◆ **Task statement**: A complete copy of the entries, exactly as written, is the expected result.

◆ **Material supplied**:

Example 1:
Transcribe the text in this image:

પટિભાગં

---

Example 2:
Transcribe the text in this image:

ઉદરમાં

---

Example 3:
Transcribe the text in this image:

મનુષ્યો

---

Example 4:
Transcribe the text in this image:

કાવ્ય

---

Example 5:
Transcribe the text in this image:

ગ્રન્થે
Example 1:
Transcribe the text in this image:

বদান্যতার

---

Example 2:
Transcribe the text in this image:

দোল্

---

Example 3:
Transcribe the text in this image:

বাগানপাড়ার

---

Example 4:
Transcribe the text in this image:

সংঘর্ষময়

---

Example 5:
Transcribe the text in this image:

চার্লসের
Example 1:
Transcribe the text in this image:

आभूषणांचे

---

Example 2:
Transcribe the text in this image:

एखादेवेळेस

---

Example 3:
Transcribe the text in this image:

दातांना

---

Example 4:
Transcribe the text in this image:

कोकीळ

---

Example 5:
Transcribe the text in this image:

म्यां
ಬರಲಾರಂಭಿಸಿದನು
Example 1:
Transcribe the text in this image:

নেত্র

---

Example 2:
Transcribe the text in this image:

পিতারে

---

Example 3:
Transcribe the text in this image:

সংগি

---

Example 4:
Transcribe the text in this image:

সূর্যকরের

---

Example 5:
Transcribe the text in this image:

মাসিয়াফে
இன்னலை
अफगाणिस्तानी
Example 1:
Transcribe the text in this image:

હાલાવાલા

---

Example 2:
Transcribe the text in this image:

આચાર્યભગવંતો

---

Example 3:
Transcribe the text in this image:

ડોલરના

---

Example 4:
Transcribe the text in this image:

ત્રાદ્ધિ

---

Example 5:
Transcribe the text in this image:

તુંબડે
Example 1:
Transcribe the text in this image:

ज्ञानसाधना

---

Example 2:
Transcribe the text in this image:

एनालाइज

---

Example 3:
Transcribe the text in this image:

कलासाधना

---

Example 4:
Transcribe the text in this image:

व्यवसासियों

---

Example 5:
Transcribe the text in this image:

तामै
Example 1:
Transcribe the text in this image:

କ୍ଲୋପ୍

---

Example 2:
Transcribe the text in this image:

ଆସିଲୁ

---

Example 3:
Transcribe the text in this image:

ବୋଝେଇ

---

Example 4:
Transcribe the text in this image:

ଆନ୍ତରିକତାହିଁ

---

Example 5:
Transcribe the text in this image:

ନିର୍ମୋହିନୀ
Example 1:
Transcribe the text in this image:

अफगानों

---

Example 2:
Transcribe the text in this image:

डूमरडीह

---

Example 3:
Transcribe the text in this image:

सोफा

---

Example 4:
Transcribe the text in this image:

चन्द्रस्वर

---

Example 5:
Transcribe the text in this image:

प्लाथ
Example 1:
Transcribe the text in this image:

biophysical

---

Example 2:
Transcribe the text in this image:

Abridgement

◆ **Response**:
Example 1:
Transcribe the text in this image:

પટિભાગં

---

Example 2:
Transcribe the text in this image:

ઉદરમાં

---

Example 3:
Transcribe the text in this image:

મનુષ્યો

---

Example 4:
Transcribe the text in this image:

કાવ્ય

---

Example 5:
Transcribe the text in this image:

ગ્રન્થે
Example 1:
Transcribe the text in this image:

বদান্যতার

---

Example 2:
Transcribe the text in this image:

দোল্

---

Example 3:
Transcribe the text in this image:

বাগানপাড়ার

---

Example 4:
Transcribe the text in this image:

সংঘর্ষময়

---

Example 5:
Transcribe the text in this image:

চার্লসের
Example 1:
Transcribe the text in this image:

आभूषणांचे

---

Example 2:
Transcribe the text in this image:

एखादेवेळेस

---

Example 3:
Transcribe the text in this image:

दातांना

---

Example 4:
Transcribe the text in this image:

कोकीळ

---

Example 5:
Transcribe the text in this image:

म्यां
ಬರಲಾರಂಭಿಸಿದನು
Example 1:
Transcribe the text in this image:

নেত্র

---

Example 2:
Transcribe the text in this image:

পিতারে

---

Example 3:
Transcribe the text in this image:

সংগি

---

Example 4:
Transcribe the text in this image:

সূর্যকরের

---

Example 5:
Transcribe the text in this image:

মাসিয়াফে
இன்னலை
अफगाणिस्तानी
Example 1:
Transcribe the text in this image:

હાલાવાલા

---

Example 2:
Transcribe the text in this image:

આચાર્યભગવંતો

---

Example 3:
Transcribe the text in this image:

ડોલરના

---

Example 4:
Transcribe the text in this image:

ત્રાદ્ધિ

---

Example 5:
Transcribe the text in this image:

તુંબડે
Example 1:
Transcribe the text in this image:

ज्ञानसाधना

---

Example 2:
Transcribe the text in this image:

एनालाइज

---

Example 3:
Transcribe the text in this image:

कलासाधना

---

Example 4:
Transcribe the text in this image:

व्यवसासियों

---

Example 5:
Transcribe the text in this image:

तामै
Example 1:
Transcribe the text in this image:

କ୍ଲୋପ୍

---

Example 2:
Transcribe the text in this image:

ଆସିଲୁ

---

Example 3:
Transcribe the text in this image:

ବୋଝେଇ

---

Example 4:
Transcribe the text in this image:

ଆନ୍ତରିକତାହିଁ

---

Example 5:
Transcribe the text in this image:

ନିର୍ମୋହିନୀ
Example 1:
Transcribe the text in this image:

अफगानों

---

Example 2:
Transcribe the text in this image:

डूमरडीह

---

Example 3:
Transcribe the text in this image:

सोफा

---

Example 4:
Transcribe the text in this image:

चन्द्रस्वर

---

Example 5:
Transcribe the text in this image:

प्लाथ
Example 1:
Transcribe the text in this image:

biophysical

---

Example 2:
Transcribe the text in this image:

Abridgement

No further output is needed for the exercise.